One of these hydrants took the place of the one by the former Paystreak office — but this one was stolen. Another hydrant once stood in the field west of the Gomm house, which burned down in 2008 along with the Tin Cup Cafe (the former Tattrie house). I noticed it missing in 2007, but it would not have done any good for the house and cafe.
Firehydrant.org has found examples of their hydrants in Windsor, among other places. One was still in use in Waterloo, Ont. until 2004.
The remaning hydrants are found in Sandon by the public washroom, at the corner of one of the replica buildings near the museum, behind one of the buses parked near the bridge over Carpenter Creek, on the west side of the Prospector’s Pick (formerly City Hall), near the former Molly Brown brothel and, most incongruously, along the Kaslo and Slocan rail grade, a little ways up the hill on the north side of the valley.
One other hydrant, on the east side of the Prospector’s Pick (pictured here), bears the inscription “Willis Chipman/1901/Engines.”

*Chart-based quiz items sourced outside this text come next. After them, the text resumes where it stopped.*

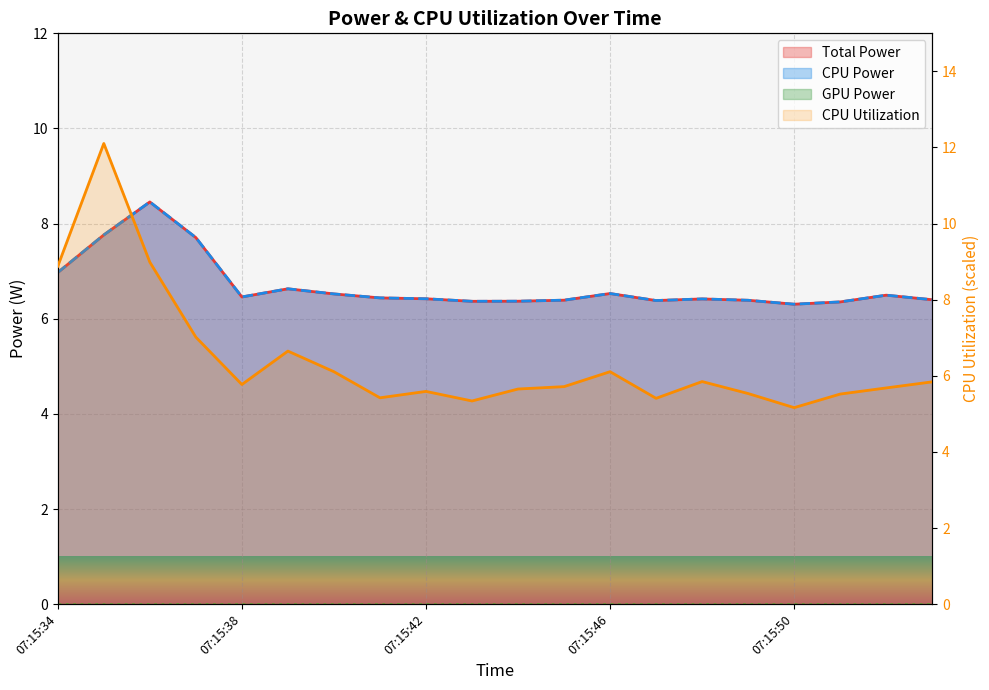

Is the value of CPU Power at 07:15:49 greater than the value of Total Power at 07:15:46?

No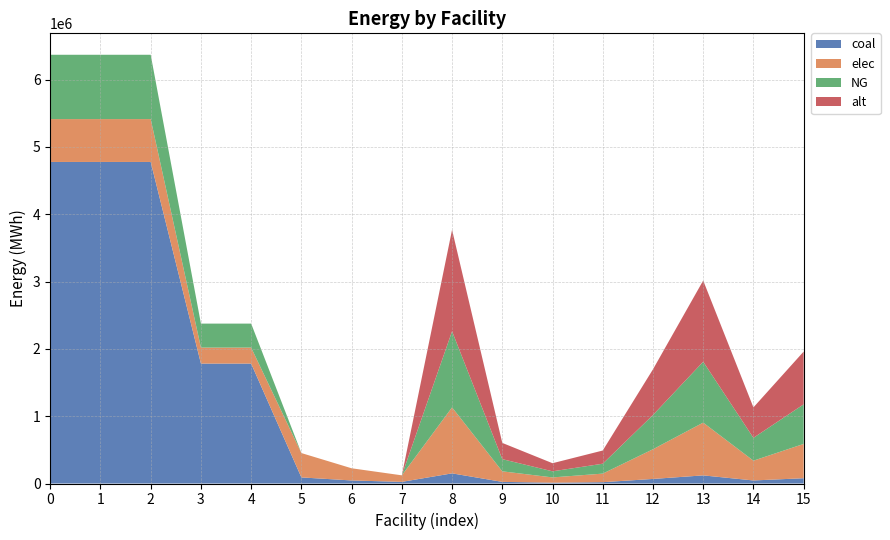

Reading left to right, list all the values displayed in this chart.

coal: voest Linz A=4777526.2	voest Linz B=4777526.2	voest Linz C=4777526.2	voest Donawitz A=1781796.5	voest Donawitz B=1781796.5	Marienhütte Graz=90470.9	Böhler Edelstahl=45235.4	Breitendorf Edelstahl=24272.7	Sappi Gratkorn=150784.8	AustroCell Hallein=24125.6	Brigl&Bergmeister=12062.8	Essity Austria=19602.0	W. Hamburger=67853.1	Laakirchen Papier=120627.8	Lenzing=45235.4	Mayr-Meinhof Karton=78408.1
elec: voest Linz A=637003.5	voest Linz B=637003.5	voest Linz C=637003.5	voest Donawitz A=237572.9	voest Donawitz B=237572.9	Marienhütte Graz=361883.5	Böhler Edelstahl=180941.7	Breitendorf Edelstahl=97090.7	Sappi Gratkorn=980101.1	AustroCell Hallein=156816.2	Brigl&Bergmeister=78408.1	Essity Austria=127413.1	W. Hamburger=441045.5	Laakirchen Papier=784080.9	Lenzing=294030.3	Mayr-Meinhof Karton=509652.6
NG: voest Linz A=955505.2	voest Linz B=955505.2	voest Linz C=955505.2	voest Donawitz A=356359.3	voest Donawitz B=356359.3	Marienhütte Graz=0.0	Böhler Edelstahl=0.0	Breitendorf Edelstahl=0.0	Sappi Gratkorn=1130885.9	AustroCell Hallein=180941.7	Brigl&Bergmeister=90470.9	Essity Austria=147015.2	W. Hamburger=508898.7	Laakirchen Papier=904708.7	Lenzing=339265.8	Mayr-Meinhof Karton=588060.7
alt: voest Linz A=0.0	voest Linz B=0.0	voest Linz C=0.0	voest Donawitz A=0.0	voest Donawitz B=0.0	Marienhütte Graz=0.0	Böhler Edelstahl=0.0	Breitendorf Edelstahl=0.0	Sappi Gratkorn=1507847.8	AustroCell Hallein=241255.7	Brigl&Bergmeister=120627.8	Essity Austria=196020.2	W. Hamburger=678531.5	Laakirchen Papier=1206278.3	Lenzing=452354.3	Mayr-Meinhof Karton=784080.9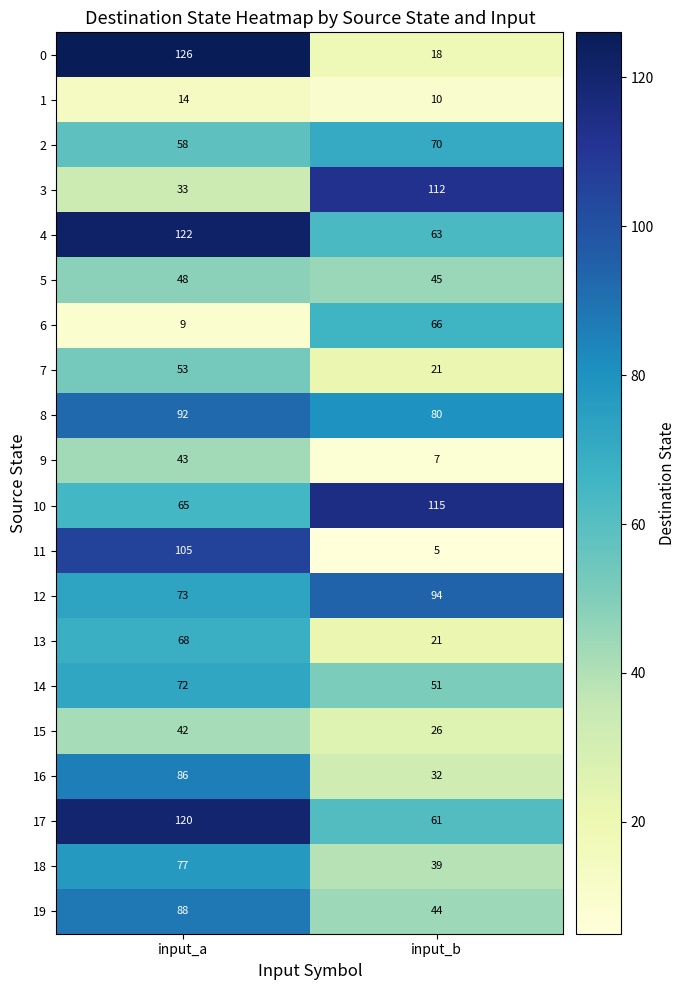

What is the sum of all 7 values?

74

Chipman had a distinguished engineering career and worked for the Kerr Engine Co. Hydrants bearing his name were also made for London and Petrolia, Ont. (the latter is the town where Kootenay newspaper publisher Robert T. Lowery hailed from and started his first paper).
One of my prize possessions, a Christmas gift from my in-laws, is seen below. It is an original painting of the (allegedly) six-foot hydrant by the old laundry, created in the 1970s by Slocan artist Dave Love.
UPDATE: When the Heritage BC bus tour stopped in Sandon in May 2024, I was surprised to see an unpainted fire hydrant outside the Silversmith powerhouse. Hal Wright explained this is another one of the original Harris hydrants, and its rediscovery was highly improbable.
“In 2013 we had a problematic spring runoff. A dangerous log jam formed about 100 feet downstream of Ivanhoe Street and I used our excavator to remove it. I was pulling logs out and to my surprise, out came a hydrant too.”
It had been buried in the creek gravel, probably since 1955. Although thickly covered in rust and scale, Hal used an air chisel and wire wheel to remove the rust and gravel. “It cleaned up nicely considering how bad it looked when it first surfaced,” he says. He figures it was likely the hydrant that was installed at the Kootenay Hotel on Ivanhoe Street, which appears in some historic photos.
So that means of the original 11 hydrants, four are still around, including three in Sandon.
Updated on April 9, 2019 to add comments from Hal Wright and correct the fact that seven of Sandon’s nine remaining hydrants actually came from Kaslo in the 1980s. Updated on May 13, 2024 with details about the hydrant recovered in 2013.
This was a fascinating read, thanks for making this available. There's a similar article to be written about the hydrants of New Boston, New Hampshire. I'll have to get around to that.
It's a shame people took to stealing those old Michigan hydrants...
Cool. Tin Cup not Tip Cup Café. It was there I learned to bake a pie in a paper bag. Works like a charm. Such a shame it is gone.